While Congress has enacted some of the suggestions in the 9/11 Commission report, which outlined steps to improve security after the 2001 terrorist attacks, “I believe more work needs to be done to keep America safe,’’ Coakley said in a nine-page white paper on homeland security issued yesterday by her campaign.

Coakley said her experience as Middlesex district attorney and the state’s attorney general have given her a “first-hand understanding of the tools members of law enforcement need to keep Massachusetts and our nation safe.’’

While pushing for stepped-up security, Coakley said she would protect civil liberties.

“We must resist security measures that only appear to advance public safety aims, but, in actuality, lack the capability of keeping us safe,’’ she said. “We must balance keeping America safe with protecting individual civil rights and liberties.’’

Coakley outlined her security priorities yesterday as she picked up several law enforcement endorsements, including nods from the Boston Police Patrolmen’s Association and the Massachusetts Coalition of Police.

Coakley faces three opponents in the Democratic primary on Dec. 8: City Year cofounder Alan Khazei, Celtics co-owner Stephen Pagliuca, and US Representative Michael E. Capuano. State Senator Scott Brown of Wrentham is vying with Jack E. Robinson for the Republican nomination. The special election is Jan. 19.

Brown, trying to draw attention amid the competitive Democratic race, blasted Coakley’s plan. “I’m shocked that Martha Coakley would issue a white paper on national security and fail to mention the necessity of winning the war in Afghanistan, preventing Iran from obtaining a nuclear weapon, and the need for a vigorous system of missile defense to protect ourselves and allies from a catastrophic attack,’’ he said in a statement.
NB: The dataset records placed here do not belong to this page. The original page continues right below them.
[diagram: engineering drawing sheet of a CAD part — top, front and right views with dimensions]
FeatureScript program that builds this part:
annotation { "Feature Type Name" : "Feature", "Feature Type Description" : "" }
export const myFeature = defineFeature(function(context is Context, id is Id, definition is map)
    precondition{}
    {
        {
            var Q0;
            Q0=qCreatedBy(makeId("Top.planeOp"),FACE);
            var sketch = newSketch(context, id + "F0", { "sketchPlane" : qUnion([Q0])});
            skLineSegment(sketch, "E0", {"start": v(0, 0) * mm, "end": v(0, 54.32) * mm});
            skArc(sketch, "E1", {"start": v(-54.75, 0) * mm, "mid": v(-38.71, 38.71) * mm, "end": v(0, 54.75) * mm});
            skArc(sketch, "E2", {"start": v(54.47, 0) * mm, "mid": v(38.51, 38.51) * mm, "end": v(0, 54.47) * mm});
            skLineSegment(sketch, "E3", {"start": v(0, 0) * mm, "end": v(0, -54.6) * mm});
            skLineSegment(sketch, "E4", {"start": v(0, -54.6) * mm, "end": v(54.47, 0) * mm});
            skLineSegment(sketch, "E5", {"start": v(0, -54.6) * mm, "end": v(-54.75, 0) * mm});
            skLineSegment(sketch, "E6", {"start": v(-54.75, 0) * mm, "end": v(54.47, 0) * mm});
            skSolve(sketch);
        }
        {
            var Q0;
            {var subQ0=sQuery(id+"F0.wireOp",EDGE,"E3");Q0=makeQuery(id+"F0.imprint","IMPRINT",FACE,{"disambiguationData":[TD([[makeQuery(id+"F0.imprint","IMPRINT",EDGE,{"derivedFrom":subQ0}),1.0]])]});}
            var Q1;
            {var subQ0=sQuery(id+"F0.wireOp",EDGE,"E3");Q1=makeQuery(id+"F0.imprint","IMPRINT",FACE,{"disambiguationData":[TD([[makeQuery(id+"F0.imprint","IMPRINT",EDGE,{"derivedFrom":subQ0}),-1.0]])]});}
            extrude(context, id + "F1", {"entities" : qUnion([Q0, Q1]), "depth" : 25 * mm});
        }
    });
Noting that Kennedy was a strong advocate for men and women in uniform, Coakley also promised in the plan to protect American troops, both while they are deployed and when they return home. She said she would lead the fight to ensure that more Mine Resistant Ambush Protected vehicles are deployed to Iraq and Afghanistan to protect troops from roadside bombs.

She promised to work, too, to ensure that troops who have returned home are provided with transition counseling, are able to get their benefits, and see that their families are able to stay in their homes.